What is expected
Print every line of text from the entries below, character for character, without the pictures.

Dataset extract
- - -

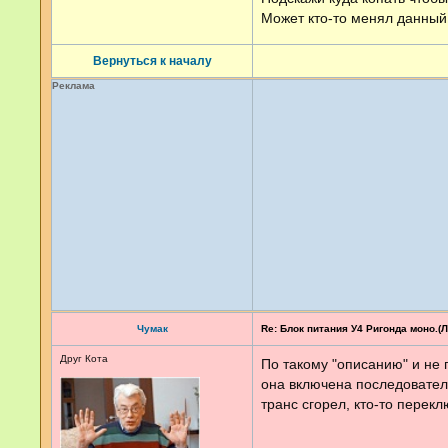
Может кто-то менял данный 
Вернуться к началу
Реклама
Чумак
Re: Блок питания У4 Ригонда моно.(Ло
Друг Кота
По такому "описанию" и не п
она включена последователь
транс сгорел, кто-то перекл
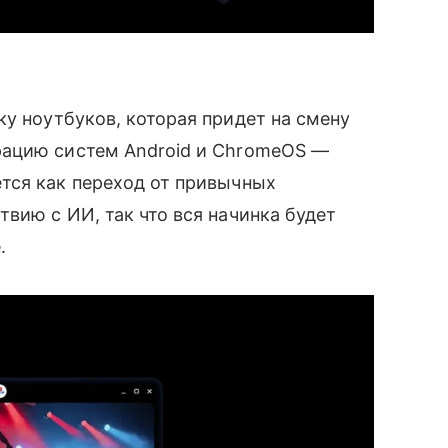
у ноутбуков, которая придет на смену
рацию систем Android и ChromeOS —
тся как переход от привычных
вию с ИИ, так что вся начинка будет
.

- - -

Completed exercise
Может кто-то менял данный 
Вернуться к началу
Реклама
Чумак
Re: Блок питания У4 Ригонда моно.(Ло
Друг Кота
По такому "описанию" и не п
она включена последователь
транс сгорел, кто-то перекл
у ноутбуков, которая придет на смену
рацию систем Android и ChromeOS —
тся как переход от привычных
вию с ИИ, так что вся начинка будет
.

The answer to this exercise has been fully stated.